*** Material provided ***

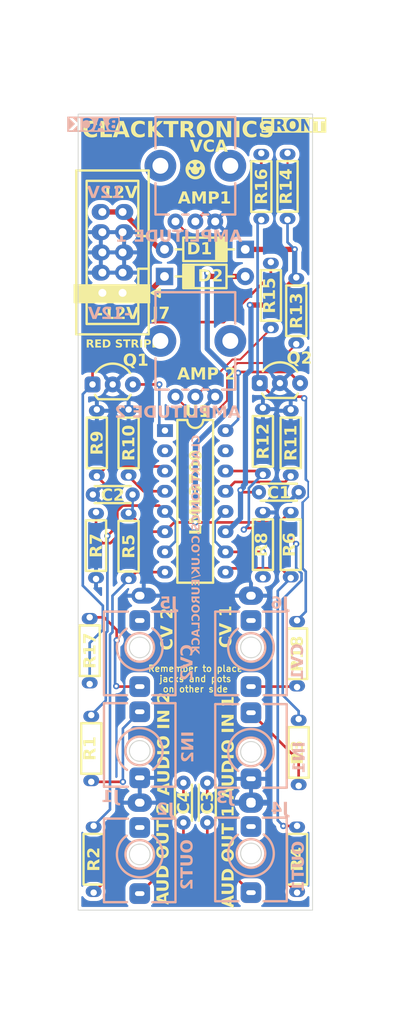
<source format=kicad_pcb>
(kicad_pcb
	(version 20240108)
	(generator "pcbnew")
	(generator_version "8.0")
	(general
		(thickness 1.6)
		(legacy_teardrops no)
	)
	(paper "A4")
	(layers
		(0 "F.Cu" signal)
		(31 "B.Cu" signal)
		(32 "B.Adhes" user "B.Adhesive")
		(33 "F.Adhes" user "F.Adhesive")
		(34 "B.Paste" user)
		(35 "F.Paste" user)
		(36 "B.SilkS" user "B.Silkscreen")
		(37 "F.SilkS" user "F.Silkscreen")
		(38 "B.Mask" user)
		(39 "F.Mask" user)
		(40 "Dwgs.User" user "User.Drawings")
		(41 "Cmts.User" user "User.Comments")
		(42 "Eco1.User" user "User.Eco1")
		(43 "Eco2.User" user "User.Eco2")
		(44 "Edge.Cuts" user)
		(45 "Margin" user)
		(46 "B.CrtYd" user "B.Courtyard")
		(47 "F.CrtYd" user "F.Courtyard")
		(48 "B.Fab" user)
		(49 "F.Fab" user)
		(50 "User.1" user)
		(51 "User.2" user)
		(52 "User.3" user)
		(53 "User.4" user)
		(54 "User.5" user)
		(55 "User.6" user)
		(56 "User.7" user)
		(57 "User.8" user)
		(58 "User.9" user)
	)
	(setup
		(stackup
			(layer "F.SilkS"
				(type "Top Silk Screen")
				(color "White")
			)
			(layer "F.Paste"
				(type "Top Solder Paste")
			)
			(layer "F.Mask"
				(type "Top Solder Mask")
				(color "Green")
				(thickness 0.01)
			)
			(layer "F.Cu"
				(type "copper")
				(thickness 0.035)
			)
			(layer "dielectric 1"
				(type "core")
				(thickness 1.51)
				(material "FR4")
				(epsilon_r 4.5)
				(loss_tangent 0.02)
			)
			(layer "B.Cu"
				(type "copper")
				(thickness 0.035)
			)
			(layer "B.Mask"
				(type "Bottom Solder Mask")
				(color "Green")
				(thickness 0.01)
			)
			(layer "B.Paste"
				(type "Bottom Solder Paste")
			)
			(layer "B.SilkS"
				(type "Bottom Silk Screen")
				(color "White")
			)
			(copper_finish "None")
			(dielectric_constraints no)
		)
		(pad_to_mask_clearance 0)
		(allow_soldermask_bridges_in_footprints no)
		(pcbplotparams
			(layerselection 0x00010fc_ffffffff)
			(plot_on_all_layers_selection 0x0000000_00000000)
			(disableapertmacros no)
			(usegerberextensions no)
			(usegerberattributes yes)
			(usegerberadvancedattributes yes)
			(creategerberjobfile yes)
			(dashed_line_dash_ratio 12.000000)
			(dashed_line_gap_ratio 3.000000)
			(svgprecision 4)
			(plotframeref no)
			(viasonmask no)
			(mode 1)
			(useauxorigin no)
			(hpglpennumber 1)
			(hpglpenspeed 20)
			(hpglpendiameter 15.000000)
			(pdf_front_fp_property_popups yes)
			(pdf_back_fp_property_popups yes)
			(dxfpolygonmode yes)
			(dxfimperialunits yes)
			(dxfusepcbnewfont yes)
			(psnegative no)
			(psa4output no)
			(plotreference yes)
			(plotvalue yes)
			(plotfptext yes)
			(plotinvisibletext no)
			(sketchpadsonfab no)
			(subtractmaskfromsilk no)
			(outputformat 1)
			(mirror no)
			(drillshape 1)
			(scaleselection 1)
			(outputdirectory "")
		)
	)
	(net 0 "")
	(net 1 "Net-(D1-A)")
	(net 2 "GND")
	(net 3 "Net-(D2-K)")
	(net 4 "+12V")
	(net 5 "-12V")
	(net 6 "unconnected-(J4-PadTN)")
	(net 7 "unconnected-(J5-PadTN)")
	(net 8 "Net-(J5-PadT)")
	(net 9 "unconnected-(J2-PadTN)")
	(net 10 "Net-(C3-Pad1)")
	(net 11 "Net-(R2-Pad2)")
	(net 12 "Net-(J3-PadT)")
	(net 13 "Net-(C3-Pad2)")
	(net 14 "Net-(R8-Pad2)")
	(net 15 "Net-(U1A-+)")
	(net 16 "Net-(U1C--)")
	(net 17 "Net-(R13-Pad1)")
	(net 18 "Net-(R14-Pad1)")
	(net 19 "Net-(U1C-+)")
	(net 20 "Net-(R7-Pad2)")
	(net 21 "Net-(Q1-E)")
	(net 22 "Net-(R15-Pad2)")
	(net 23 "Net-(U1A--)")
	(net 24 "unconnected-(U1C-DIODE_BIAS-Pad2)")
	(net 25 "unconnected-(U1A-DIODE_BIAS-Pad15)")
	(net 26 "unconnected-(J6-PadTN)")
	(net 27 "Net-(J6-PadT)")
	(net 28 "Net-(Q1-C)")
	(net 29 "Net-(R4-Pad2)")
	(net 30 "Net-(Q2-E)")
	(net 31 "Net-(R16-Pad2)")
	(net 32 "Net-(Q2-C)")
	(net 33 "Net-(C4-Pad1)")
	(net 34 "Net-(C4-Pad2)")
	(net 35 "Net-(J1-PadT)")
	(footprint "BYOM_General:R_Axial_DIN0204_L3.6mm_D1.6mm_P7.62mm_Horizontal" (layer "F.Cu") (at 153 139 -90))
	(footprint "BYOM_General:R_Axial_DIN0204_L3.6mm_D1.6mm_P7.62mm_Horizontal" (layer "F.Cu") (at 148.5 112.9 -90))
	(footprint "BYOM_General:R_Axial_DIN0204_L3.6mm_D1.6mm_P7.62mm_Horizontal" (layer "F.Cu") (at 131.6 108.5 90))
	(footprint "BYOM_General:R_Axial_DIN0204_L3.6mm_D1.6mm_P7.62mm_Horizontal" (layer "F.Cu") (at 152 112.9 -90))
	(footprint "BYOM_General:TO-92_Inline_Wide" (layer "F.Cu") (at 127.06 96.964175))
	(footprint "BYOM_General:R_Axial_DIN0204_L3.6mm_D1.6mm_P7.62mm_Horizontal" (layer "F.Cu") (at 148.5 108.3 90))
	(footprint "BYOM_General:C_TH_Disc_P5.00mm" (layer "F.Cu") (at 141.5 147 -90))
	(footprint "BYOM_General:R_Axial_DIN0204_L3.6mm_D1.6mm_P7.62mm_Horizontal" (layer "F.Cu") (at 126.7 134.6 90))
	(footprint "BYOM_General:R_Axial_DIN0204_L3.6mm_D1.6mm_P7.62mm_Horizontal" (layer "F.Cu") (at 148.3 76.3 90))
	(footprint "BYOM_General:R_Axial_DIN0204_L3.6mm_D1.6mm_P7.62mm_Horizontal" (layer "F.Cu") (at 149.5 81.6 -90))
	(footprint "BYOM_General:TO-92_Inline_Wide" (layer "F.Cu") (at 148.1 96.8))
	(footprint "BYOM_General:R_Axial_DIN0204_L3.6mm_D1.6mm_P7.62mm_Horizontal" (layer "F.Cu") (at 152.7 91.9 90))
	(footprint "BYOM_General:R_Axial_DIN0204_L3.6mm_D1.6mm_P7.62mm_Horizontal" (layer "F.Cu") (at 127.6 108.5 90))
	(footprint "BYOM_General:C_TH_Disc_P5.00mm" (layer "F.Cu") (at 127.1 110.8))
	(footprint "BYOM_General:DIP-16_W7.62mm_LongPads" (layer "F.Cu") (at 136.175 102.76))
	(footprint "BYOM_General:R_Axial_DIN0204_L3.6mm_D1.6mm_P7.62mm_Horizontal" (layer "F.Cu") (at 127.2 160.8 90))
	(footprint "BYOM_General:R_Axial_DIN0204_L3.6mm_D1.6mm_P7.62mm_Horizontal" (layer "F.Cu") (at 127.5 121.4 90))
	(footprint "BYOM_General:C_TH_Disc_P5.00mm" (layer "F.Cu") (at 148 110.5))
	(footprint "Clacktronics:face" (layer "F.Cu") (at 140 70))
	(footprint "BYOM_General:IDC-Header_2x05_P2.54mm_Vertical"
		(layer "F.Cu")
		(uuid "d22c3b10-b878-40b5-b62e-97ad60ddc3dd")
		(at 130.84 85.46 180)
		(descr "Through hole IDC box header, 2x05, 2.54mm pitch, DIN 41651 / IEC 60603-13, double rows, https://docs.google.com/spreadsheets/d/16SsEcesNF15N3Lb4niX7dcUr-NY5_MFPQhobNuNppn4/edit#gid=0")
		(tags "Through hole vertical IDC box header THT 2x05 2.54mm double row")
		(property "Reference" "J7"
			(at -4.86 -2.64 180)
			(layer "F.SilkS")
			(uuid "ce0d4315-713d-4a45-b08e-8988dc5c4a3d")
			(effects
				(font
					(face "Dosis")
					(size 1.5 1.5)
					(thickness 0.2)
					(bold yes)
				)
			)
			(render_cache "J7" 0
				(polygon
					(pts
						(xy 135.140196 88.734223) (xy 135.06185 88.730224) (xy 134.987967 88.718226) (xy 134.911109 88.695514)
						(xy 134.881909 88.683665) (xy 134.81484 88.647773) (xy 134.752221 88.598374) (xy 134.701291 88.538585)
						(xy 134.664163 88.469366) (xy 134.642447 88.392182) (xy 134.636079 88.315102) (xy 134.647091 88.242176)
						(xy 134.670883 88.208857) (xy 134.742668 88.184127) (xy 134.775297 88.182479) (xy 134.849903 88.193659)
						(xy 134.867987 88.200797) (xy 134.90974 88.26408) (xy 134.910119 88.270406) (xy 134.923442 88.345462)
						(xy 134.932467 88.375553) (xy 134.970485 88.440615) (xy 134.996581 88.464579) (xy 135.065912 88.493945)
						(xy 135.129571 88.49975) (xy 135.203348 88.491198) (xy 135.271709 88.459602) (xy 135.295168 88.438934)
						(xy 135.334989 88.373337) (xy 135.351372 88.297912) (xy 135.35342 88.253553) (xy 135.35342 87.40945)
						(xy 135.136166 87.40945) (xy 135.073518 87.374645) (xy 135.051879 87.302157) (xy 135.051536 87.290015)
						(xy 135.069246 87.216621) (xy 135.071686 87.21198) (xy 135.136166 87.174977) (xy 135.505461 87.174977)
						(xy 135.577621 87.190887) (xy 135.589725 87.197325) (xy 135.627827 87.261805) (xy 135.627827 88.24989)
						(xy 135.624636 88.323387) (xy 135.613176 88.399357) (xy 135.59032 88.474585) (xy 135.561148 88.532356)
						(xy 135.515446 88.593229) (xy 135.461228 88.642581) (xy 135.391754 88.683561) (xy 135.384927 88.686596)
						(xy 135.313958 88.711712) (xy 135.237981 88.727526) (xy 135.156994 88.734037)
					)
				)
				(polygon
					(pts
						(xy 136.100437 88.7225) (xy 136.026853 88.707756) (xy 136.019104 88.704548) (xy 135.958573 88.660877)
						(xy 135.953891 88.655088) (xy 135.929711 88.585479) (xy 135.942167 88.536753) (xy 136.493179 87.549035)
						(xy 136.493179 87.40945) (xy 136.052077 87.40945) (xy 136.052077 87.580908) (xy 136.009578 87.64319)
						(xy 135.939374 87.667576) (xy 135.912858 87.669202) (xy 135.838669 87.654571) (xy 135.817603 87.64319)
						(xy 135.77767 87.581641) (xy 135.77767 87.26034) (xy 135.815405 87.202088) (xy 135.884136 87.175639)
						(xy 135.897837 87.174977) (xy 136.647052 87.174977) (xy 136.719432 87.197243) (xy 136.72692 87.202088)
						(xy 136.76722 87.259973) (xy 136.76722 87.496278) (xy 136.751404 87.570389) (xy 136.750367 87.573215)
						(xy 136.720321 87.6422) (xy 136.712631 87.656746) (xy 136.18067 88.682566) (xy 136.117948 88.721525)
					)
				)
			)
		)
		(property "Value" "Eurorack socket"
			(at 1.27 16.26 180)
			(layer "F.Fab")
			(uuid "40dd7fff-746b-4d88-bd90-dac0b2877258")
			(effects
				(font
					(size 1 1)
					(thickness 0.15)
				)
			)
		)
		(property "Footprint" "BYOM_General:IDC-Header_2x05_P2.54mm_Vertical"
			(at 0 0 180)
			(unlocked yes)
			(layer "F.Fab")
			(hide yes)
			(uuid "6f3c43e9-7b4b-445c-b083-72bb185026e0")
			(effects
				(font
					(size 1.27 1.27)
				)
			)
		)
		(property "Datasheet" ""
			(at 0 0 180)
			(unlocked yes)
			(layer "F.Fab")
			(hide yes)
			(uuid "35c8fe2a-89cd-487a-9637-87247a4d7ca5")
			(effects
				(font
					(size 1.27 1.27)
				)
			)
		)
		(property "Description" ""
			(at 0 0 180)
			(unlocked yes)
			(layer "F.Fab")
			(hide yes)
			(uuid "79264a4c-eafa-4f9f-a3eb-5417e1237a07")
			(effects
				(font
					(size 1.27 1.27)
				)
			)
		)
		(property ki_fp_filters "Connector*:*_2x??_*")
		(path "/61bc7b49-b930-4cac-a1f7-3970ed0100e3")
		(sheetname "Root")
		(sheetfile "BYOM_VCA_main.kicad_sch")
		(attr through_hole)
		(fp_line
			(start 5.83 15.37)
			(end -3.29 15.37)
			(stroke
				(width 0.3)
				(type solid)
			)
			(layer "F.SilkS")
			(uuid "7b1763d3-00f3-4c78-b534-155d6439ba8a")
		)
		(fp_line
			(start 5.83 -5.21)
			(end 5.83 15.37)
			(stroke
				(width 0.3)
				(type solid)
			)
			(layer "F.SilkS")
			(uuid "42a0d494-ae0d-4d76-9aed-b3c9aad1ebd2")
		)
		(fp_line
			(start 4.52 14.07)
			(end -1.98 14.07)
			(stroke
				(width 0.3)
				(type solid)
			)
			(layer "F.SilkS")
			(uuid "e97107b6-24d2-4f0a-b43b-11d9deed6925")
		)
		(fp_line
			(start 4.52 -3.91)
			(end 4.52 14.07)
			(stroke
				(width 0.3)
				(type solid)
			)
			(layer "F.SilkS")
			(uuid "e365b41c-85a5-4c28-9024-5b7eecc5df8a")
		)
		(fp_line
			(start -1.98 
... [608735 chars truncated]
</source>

***

* **The task**
Above are the entries; copy out every line among them that contains the word "PadTN".

* **Expected answer**
	(net 6 "unconnected-(J4-PadTN)")
	(net 7 "unconnected-(J5-PadTN)")
	(net 9 "unconnected-(J2-PadTN)")
	(net 26 "unconnected-(J6-PadTN)")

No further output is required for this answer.